… is from page 205 of the 1992 collection of some of William Graham Sumner’s best essays, On Liberty, Society, and Politics (Roger C. Bannister, ed.); specifically, this quotation is from Sumner’s famous 1883 essay, “The Forgotten Man“:
It is true that, until this time, the proletariat, the mass of mankind, have rarely had the power and they have not made such a record as kings and nobles and priests have made of the abuses they would perpetrate against their fellow-men when they could and dared. But what folly it is to think that vice and passion are limited by classes, that liberty consists only in taking power away from nobles and priests and giving it to artisans and peasants and that these latter will never abuse it! They will abuse it just as all others have done unless they are put under checks and guarantees, and there can be no civil liberty anywhere unless rights are guaranteed against all abuses, as well from proletarians as from generals, aristocrats, and ecclesiastics.
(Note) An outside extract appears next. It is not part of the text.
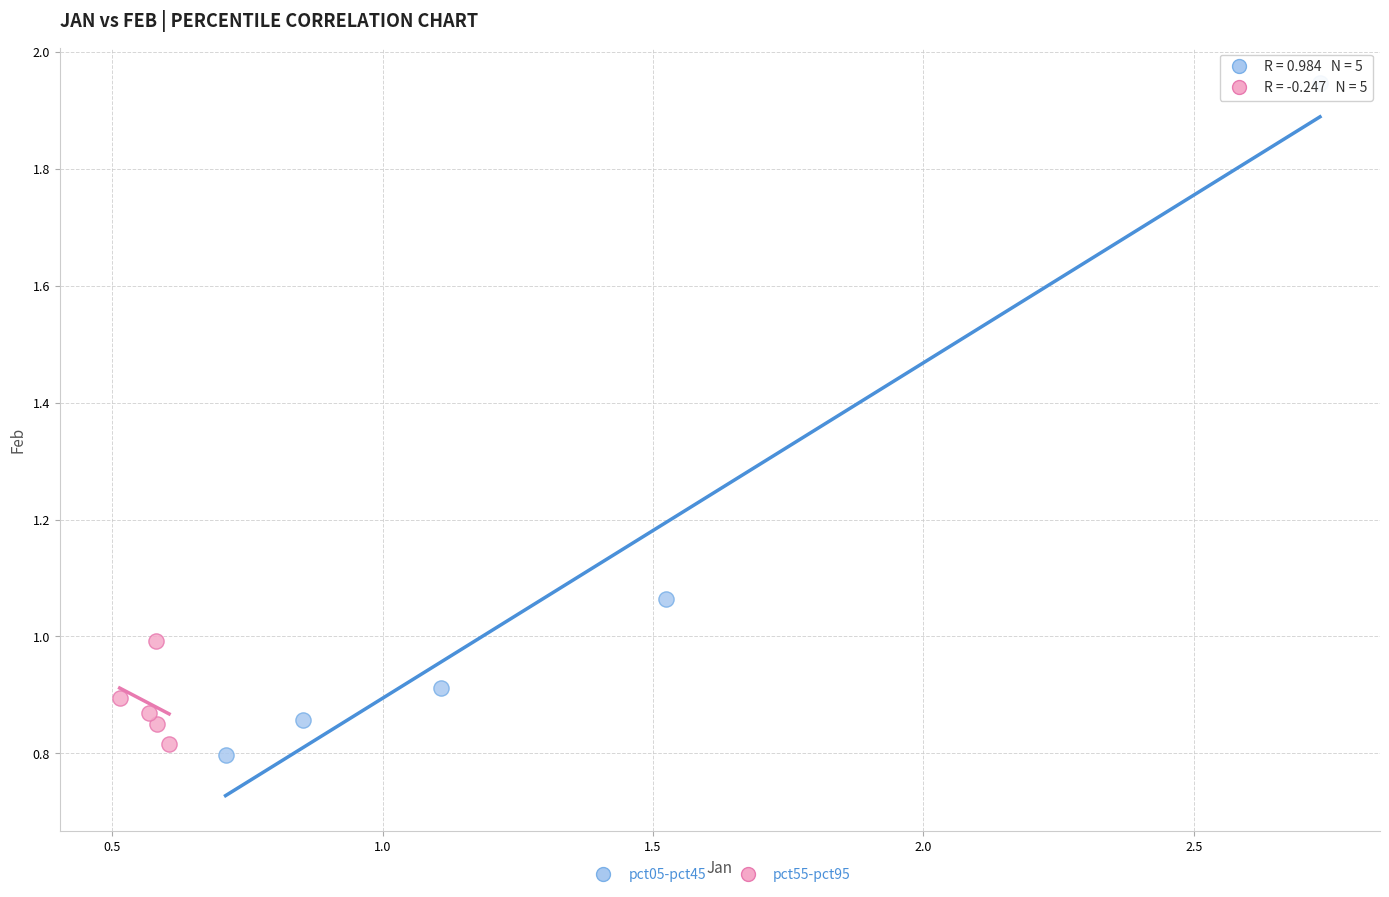

Which series contains the highest Y value?

pct05-pct45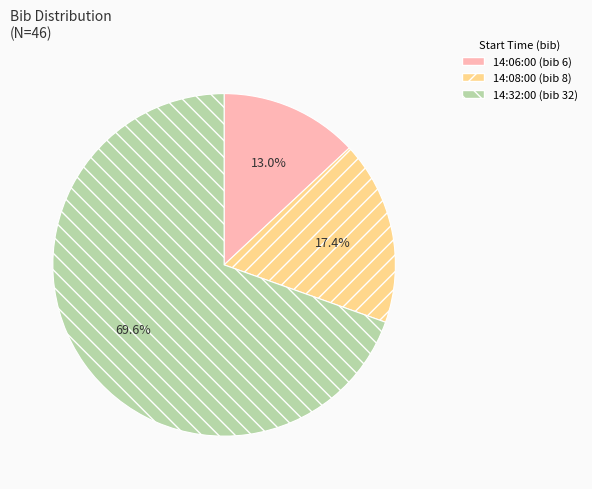

Combined, what portion of the pie is 14:08:00 and 14:32:00?

87.0%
DBx: Those who embrace populism in the hope that it will bestow upon ordinary people more freedom or greater prosperity (or both) will be deeply disappointed. Not only will power still, in practice, be exercised chiefly by a small cadre of individuals – who by this very reality will be, or will inevitably become, elite – the fact that the power that is exercised by the state will be no less, and perhaps more, than is the power that is exercised under the system displaced by populism means that the the poison remains. The poison is state power. And this poison is fatal regardless of who exercises it and for what particular purposes. State power exercised by the mob or by “the People” or by those who are conventionally regarded as “elite” remains poisonous.